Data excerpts
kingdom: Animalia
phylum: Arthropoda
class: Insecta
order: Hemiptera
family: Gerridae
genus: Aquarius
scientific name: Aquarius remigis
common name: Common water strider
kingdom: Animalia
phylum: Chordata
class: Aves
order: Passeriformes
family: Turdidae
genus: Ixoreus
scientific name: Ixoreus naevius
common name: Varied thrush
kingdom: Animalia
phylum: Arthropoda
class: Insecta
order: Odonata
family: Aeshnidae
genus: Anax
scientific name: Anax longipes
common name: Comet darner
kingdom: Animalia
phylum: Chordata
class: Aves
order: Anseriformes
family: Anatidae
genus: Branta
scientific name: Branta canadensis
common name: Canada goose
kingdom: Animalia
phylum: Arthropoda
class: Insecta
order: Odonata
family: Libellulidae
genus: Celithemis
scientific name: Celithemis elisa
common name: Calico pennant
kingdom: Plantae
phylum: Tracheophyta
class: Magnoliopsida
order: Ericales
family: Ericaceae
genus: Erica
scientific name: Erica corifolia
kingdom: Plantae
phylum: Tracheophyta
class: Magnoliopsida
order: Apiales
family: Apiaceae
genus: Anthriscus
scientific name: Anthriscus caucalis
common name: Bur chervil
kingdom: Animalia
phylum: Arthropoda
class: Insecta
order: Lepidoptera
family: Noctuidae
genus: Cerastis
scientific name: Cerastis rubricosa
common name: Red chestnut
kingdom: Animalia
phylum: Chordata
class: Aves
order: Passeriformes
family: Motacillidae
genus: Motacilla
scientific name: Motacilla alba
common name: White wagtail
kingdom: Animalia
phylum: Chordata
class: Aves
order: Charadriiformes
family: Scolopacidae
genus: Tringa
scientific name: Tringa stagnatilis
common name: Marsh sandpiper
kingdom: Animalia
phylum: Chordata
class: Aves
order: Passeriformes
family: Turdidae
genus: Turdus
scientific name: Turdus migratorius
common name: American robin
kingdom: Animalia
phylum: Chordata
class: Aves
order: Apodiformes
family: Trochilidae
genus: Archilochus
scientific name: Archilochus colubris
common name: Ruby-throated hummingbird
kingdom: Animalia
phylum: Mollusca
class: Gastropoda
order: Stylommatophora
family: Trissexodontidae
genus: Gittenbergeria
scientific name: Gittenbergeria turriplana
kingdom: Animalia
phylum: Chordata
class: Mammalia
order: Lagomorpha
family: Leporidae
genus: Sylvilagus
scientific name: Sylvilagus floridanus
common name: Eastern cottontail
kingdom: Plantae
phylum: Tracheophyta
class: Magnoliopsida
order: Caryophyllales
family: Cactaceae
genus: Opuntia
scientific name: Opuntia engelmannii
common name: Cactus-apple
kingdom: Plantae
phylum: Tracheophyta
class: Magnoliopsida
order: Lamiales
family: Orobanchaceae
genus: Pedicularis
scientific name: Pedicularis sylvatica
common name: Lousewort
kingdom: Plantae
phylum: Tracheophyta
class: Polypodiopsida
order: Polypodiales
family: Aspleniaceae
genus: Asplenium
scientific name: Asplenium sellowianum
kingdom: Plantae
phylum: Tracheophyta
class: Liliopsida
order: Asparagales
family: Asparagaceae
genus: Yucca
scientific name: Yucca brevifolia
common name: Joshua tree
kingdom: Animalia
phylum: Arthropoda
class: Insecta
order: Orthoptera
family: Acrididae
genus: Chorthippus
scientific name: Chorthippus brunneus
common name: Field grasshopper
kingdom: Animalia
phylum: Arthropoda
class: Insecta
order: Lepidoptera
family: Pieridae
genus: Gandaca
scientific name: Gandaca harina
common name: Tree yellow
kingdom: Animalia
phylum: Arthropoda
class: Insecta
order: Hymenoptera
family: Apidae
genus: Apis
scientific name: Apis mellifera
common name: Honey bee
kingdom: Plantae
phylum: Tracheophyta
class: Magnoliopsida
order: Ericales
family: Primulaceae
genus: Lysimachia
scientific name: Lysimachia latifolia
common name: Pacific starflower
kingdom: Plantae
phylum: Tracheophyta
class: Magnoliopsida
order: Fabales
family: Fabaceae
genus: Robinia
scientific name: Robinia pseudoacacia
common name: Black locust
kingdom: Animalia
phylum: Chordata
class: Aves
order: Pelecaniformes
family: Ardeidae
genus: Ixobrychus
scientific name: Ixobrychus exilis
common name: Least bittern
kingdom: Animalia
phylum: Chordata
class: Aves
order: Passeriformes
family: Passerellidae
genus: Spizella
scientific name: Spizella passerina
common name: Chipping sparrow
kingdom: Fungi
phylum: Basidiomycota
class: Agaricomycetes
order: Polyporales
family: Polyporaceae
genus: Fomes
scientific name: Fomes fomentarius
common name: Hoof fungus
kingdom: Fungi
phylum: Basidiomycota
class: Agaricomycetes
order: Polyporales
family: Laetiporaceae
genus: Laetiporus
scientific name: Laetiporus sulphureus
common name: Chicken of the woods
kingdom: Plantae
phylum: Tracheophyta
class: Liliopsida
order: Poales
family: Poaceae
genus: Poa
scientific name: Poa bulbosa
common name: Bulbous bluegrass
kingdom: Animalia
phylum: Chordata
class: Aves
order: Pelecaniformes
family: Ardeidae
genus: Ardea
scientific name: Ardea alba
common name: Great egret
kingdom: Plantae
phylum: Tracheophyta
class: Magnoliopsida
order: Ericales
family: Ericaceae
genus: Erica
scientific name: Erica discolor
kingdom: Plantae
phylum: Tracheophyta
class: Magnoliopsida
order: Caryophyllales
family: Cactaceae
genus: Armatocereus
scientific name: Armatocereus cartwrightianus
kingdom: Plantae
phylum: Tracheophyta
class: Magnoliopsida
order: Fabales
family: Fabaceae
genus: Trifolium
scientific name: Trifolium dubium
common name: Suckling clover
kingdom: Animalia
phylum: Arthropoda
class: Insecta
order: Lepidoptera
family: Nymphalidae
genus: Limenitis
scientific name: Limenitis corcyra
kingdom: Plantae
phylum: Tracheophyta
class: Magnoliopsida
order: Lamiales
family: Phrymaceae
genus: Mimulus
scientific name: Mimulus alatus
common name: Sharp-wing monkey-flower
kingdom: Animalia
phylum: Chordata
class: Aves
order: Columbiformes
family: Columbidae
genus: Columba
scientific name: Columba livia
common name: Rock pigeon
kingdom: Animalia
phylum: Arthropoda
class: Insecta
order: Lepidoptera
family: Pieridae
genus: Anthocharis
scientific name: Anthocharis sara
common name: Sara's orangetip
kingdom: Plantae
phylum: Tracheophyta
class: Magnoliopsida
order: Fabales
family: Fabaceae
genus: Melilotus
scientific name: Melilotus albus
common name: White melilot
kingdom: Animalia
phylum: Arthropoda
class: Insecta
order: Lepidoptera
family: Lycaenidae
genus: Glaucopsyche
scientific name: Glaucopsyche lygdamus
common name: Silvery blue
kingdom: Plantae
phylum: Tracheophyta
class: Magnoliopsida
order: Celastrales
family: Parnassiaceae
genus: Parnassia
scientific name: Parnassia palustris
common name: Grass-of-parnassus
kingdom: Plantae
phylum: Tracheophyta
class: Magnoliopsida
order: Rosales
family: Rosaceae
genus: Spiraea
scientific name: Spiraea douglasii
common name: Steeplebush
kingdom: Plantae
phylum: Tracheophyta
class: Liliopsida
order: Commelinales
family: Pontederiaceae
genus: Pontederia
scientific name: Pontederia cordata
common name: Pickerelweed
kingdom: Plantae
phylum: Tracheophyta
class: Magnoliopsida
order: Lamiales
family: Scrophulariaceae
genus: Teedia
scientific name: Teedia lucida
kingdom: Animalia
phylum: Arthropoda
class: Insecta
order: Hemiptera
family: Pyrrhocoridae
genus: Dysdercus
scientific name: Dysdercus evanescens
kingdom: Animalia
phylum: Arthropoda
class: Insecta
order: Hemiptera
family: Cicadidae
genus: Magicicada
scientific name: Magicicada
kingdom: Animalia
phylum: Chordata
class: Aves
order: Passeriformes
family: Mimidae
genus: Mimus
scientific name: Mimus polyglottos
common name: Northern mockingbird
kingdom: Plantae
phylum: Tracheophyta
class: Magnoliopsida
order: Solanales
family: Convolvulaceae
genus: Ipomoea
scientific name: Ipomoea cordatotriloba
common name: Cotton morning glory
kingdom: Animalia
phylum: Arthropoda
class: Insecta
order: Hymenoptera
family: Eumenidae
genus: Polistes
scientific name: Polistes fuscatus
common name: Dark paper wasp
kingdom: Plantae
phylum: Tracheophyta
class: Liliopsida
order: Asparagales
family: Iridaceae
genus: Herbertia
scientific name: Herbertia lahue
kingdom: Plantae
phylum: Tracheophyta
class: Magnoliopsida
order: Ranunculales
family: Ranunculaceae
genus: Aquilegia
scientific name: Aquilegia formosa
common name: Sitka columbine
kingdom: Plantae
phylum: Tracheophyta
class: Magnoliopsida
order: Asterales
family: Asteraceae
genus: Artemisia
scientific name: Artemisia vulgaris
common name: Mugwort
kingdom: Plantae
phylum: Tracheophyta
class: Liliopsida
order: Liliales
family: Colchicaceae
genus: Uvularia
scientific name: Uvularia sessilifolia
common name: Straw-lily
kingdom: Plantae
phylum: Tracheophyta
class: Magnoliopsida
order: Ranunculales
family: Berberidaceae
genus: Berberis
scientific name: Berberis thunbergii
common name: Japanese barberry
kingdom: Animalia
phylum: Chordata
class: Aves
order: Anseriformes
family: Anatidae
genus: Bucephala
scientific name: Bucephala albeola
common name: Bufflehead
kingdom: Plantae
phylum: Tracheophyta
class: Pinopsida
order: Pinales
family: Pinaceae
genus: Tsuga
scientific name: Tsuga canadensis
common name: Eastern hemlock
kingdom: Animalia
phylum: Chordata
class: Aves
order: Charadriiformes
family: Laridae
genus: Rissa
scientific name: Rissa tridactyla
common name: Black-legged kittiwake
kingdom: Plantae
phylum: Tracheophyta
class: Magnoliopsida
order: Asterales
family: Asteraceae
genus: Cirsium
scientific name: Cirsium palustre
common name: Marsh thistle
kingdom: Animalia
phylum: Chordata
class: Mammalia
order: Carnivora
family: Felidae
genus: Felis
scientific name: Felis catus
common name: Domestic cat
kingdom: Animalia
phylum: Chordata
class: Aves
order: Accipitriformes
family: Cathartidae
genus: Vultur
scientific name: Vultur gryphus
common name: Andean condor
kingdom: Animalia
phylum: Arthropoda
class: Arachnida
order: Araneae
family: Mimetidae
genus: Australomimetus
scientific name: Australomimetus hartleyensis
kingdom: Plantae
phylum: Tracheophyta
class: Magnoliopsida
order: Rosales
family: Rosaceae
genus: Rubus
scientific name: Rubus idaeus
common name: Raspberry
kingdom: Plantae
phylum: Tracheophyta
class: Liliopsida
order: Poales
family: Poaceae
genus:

YOUR INSTRUCTIONS — Retype the lines of the entries above word for word, beginning with the first line and continuing through the line containing "common name: Calico pennant", including that line.

TASK SOLUTION —
kingdom: Animalia
phylum: Arthropoda
class: Insecta
order: Hemiptera
family: Gerridae
genus: Aquarius
scientific name: Aquarius remigis
common name: Common water strider
kingdom: Animalia
phylum: Chordata
class: Aves
order: Passeriformes
family: Turdidae
genus: Ixoreus
scientific name: Ixoreus naevius
common name: Varied thrush
kingdom: Animalia
phylum: Arthropoda
class: Insecta
order: Odonata
family: Aeshnidae
genus: Anax
scientific name: Anax longipes
common name: Comet darner
kingdom: Animalia
phylum: Chordata
class: Aves
order: Anseriformes
family: Anatidae
genus: Branta
scientific name: Branta canadensis
common name: Canada goose
kingdom: Animalia
phylum: Arthropoda
class: Insecta
order: Odonata
family: Libellulidae
genus: Celithemis
scientific name: Celithemis elisa
common name: Calico pennant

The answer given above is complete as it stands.